Salah satu langkah nyata dilakukan melalui kegiatan penguatan spiritual yang bekerja sama dengan Kementerian Agama (Kemenag) Kabupaten Mojokerto.
Kegiatan ini digelar di Masjid At-Taubah Lapas Mojokerto dan diikuti dengan penuh antusias oleh para WBP. Program ini menjadi bagian dari pembinaan kepribadian berbasis keagamaan yang bertujuan memperkuat iman, memperbaiki akhlak, serta mempersiapkan warga binaan untuk kembali ke masyarakat dengan bekal nilai-nilai positif.
Para narasumber dari Kemenag Kabupaten Mojokerto memberikan materi keagamaan, tausiyah, dan motivasi.
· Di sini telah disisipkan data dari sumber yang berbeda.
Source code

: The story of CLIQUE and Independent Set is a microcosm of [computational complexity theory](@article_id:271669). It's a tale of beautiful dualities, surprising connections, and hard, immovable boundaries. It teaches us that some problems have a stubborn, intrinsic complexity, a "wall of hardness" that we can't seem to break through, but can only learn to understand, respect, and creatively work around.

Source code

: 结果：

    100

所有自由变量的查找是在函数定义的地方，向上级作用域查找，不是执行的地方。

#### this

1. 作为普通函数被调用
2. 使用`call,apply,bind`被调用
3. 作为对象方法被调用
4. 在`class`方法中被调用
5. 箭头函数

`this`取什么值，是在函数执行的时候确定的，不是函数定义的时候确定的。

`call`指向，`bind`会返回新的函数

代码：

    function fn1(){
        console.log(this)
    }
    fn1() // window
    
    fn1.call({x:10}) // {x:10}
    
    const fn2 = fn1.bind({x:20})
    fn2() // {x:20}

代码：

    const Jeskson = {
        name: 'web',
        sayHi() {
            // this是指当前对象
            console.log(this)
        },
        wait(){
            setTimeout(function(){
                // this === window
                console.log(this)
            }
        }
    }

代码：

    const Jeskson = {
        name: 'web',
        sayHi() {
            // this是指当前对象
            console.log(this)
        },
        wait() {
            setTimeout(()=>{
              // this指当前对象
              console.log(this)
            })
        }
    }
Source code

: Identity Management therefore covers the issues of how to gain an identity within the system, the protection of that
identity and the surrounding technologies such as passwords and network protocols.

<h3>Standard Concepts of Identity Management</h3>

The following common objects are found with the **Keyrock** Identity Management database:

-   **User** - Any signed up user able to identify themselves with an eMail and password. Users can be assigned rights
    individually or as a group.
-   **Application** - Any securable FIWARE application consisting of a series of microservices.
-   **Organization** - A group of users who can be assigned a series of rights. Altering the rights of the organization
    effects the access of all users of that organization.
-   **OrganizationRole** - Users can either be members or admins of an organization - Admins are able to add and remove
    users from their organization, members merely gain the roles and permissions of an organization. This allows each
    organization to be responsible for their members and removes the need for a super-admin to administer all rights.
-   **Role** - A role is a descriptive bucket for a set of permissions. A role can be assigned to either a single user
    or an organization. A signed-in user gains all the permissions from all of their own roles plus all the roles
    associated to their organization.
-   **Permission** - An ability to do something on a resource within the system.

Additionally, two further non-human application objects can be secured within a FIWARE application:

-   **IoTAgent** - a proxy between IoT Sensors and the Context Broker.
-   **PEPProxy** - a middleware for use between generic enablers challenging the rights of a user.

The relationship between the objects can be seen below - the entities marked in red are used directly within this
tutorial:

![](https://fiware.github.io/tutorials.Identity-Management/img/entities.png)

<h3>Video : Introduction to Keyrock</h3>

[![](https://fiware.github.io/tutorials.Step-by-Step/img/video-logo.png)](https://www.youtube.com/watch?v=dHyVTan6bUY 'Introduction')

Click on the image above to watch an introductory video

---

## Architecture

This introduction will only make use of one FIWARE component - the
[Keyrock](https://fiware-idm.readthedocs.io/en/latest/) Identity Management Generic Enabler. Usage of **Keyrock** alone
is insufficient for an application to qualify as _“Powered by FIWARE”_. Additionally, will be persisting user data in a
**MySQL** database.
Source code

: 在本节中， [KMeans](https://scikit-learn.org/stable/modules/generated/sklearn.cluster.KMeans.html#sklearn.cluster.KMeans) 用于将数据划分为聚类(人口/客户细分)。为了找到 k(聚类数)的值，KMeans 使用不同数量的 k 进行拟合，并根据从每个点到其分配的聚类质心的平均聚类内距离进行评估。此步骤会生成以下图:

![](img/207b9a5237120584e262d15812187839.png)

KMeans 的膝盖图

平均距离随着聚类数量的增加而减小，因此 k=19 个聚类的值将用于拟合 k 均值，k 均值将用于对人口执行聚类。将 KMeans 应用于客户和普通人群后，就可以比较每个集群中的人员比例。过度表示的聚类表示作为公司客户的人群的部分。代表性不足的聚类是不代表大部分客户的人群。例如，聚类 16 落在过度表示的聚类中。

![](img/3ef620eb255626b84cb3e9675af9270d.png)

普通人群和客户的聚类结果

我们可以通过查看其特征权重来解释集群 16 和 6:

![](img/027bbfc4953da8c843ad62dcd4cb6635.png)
Mereka menekankan pentingnya membangun kesadaran diri, memperkuat hubungan dengan Allah SWT, dan menerapkan ajaran agama dalam kehidupan sehari-hari, termasuk selama menjalani masa pembinaan di lapas.
Kalapas Mojokerto, Rudi Kristiawan, mengapresiasi sinergi dengan Kemenag dalam mendukung pembinaan spiritual bagi warga binaan.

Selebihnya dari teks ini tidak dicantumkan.